Long time never post le wor...Going to re-open school le...Will be sian again...Haiz...This few days go work so damn tired...When some of u call me i will be sleeping haha..Muackzz i prefer going out with frenzz but sry cause working so cannot go out with them but tuesday i being book so onli tuesday can go out with them le...Hmmm...i think is onli last day le bah..
This few days nth to post lei...Today i went to my cousin new house cause she going to married. The house was nice and big. It was at segar road. Some never hear before rite...I also never hear before tat why when we go there it is difficult to go...Tmr got FDC training wor...How i was my cousin house was my house. So beautiful. It very expensive also. 6 Room flat u noe...Haizz...So damn rich sia...Okay tat all to say tmr maybe post again...
Today I got Blue cross and FDC training. I never go cause i was sick. But why i always got eat but my gastric getting worst. I feel sry for him tat i not taking caare well of myself. But i got eat le but the gastric stil come. I hate myself la. Why be a person is so damn difficult. I promise him i will study hard de and wish him good luck too. I not sure he forget me a not? But my life is still in a mess so im trying to change. So sry everybody if my attitude to u all not good cause i trying to change.
Today went for FDC training. Haiz...I think long time le..Should i start a new life? I think maybe bah...So guys maybe i wil change le wor...But not tat bad la hahazz.. Now a day i donno why my gastric getting more worst...I always got eat loh..But it stil occur..Sian...nth to do but today footdril quite fun too...We learn slow march...The slow march if u all see it will look lyk penguin walking loh..hahazz lol. Haiz my audi couple go peneng tmr then come back.. Everytime when i say LOL he wil say OLO he wil always say the opposite de loh...Hope he faster come back so he can pei me play audi again le..

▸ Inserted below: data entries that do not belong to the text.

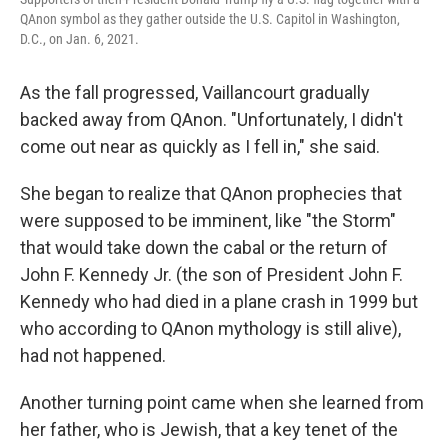
QAnon symbol as they gather outside the U.S. Capitol in Washington,
D.C., on Jan. 6, 2021.
As the fall progressed, Vaillancourt gradually
backed away from QAnon. "Unfortunately, I didn't
come out near as quickly as I fell in," she said.
She began to realize that QAnon prophecies that
were supposed to be imminent, like "the Storm"
that would take down the cabal or the return of
John F. Kennedy Jr. (the son of President John F.
Kennedy who had died in a plane crash in 1999 but
who according to QAnon mythology is still alive),
had not happened.
Another turning point came when she learned from
her father, who is Jewish, that a key tenet of the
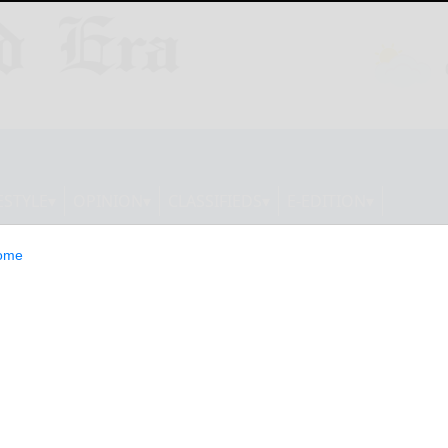
ESTYLE
OPINION
CLASSIFIEDS
E-EDITION
ome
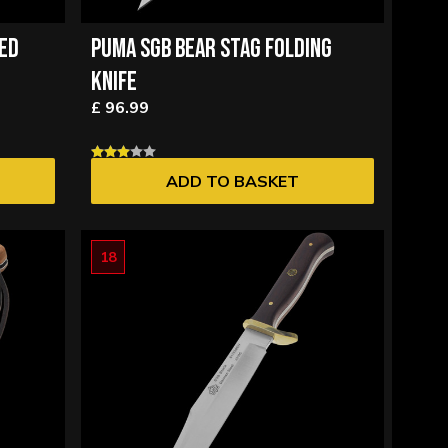
XED
PUMA SGB BEAR STAG FOLDING
KNIFE
£ 96.99
ADD TO BASKET
18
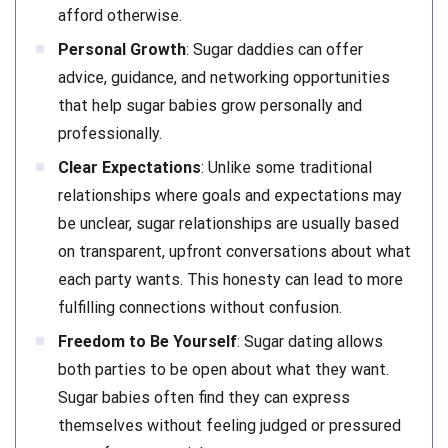
afford otherwise.
Personal Growth
: Sugar daddies can offer
advice, guidance, and networking opportunities
that help sugar babies grow personally and
professionally.
Clear Expectations
: Unlike some traditional
relationships where goals and expectations may
be unclear, sugar relationships are usually based
on transparent, upfront conversations about what
each party wants. This honesty can lead to more
fulfilling connections without confusion.
Freedom to Be Yourself
: Sugar dating allows
both parties to be open about what they want.
Sugar babies often find they can express
themselves without feeling judged or pressured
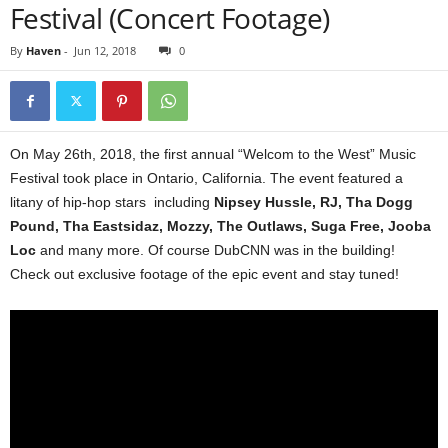
Festival (Concert Footage)
By
Haven
-
Jun 12, 2018
0
On May 26th, 2018, the first annual “Welcom to the West” Music
Festival took place in Ontario, California. The event featured a
litany of hip-hop stars including
Nipsey Hussle, RJ, Tha Dogg
Pound, Tha Eastsidaz, Mozzy, The Outlaws, Suga Free, Jooba
Loc
and many more. Of course DubCNN was in the building!
Check out exclusive footage of the epic event and stay tuned!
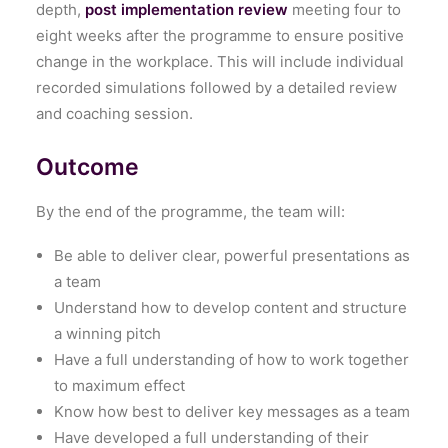
depth,
post implementation review
meeting four to
eight weeks after the programme to ensure positive
change in the workplace. This will include individual
recorded simulations followed by a detailed review
and coaching session.
Outcome
By the end of the programme, the team will:
Be able to deliver clear, powerful presentations as
a team
Understand how to develop content and structure
a winning pitch
Have a full understanding of how to work together
to maximum effect
Know how best to deliver key messages as a team
Have developed a full understanding of their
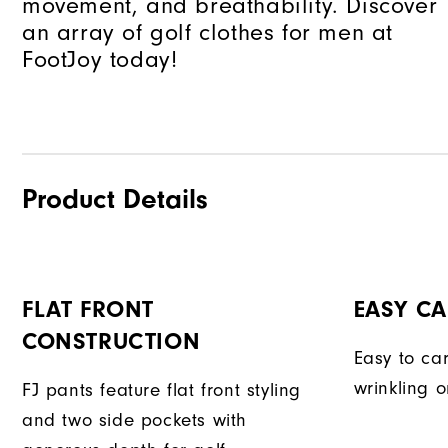
movement, and breathability. Discover
an array of golf clothes for men at
FootJoy today!
Product Details
FLAT FRONT
EASY CA
CONSTRUCTION
Easy to car
wrinkling o
FJ pants feature flat front styling
and two side pockets with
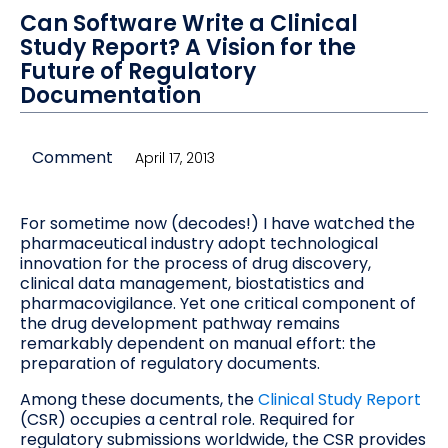
Can Software Write a Clinical
Study Report? A Vision for the
Future of Regulatory
Documentation
Comment
April 17, 2013
For sometime now (decodes!) I have watched the
pharmaceutical industry adopt technological
innovation for the process of drug discovery,
clinical data management, biostatistics and
pharmacovigilance. Yet one critical component of
the drug development pathway remains
remarkably dependent on manual effort: the
preparation of regulatory documents.
Among these documents, the
Clinical Study Report
(CSR) occupies a central role. Required for
regulatory submissions worldwide, the CSR provides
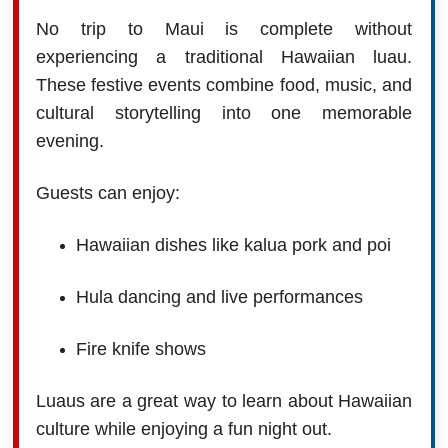
No trip to Maui is complete without
experiencing a traditional Hawaiian luau.
These festive events combine food, music, and
cultural storytelling into one memorable
evening.
Guests can enjoy:
Hawaiian dishes like kalua pork and poi
Hula dancing and live performances
Fire knife shows
Luaus are a great way to learn about Hawaiian
culture while enjoying a fun night out.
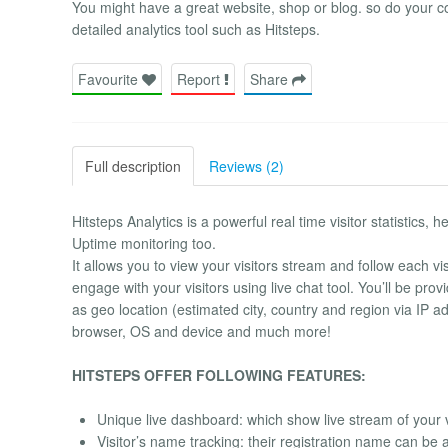
You might have a great website, shop or blog. so do your c
detailed analytics tool such as Hitsteps.
Favourite
Report
Share
Full description
Reviews (2)
Hitsteps Analytics is a powerful real time visitor statistics,
Uptime monitoring too.
It allows you to view your visitors stream and follow each v
engage with your visitors using live chat tool. You’ll be pro
as geo location (estimated city, country and region via IP addre
browser, OS and device and much more!
HITSTEPS OFFER FOLLOWING FEATURES:
Unique live dashboard: which show live stream of your v
Visitor’s name tracking: their registration name can be a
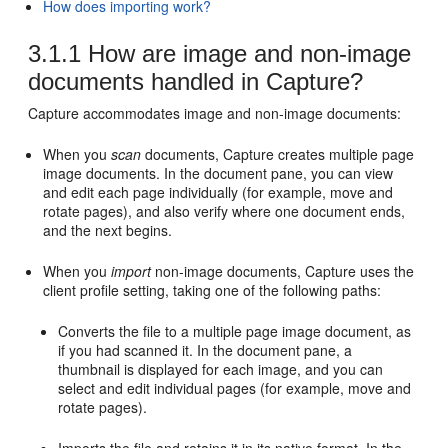
How does importing work?
3.1.1
How are image and non-image
documents handled in Capture?
Capture accommodates image and non-image documents:
When you
scan
documents, Capture creates multiple page
image documents. In the document pane, you can view
and edit each page individually (for example, move and
rotate pages), and also verify where one document ends,
and the next begins.
When you
import
non-image documents, Capture uses the
client profile setting, taking one of the following paths:
Converts the file to a multiple page image document, as
if you had scanned it. In the document pane, a
thumbnail is displayed for each image, and you can
select and edit individual pages (for example, move and
rotate pages).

today our red cross got NDP gathering. Some of them not here so sad. But have lot fun also can la hahazzz. We went to a cafe at clark quay. The cafe was so beautiful. I got the photo sia...Sian...Hope we will have more NDP gathering its so fun.
Long time never post le...I busy with red cross training and playing audition. So fun sia. But my life is just in a mess how i hope i can go to one place tat nobody can find me. I go there with one person( anyone) and hope i can feel better. If not i realy concentrate. Sian loh...Tmr got NDP gathering so fun long time never see them le..Wish they was good. Now i donno wat to do le hope i can go a quiet place.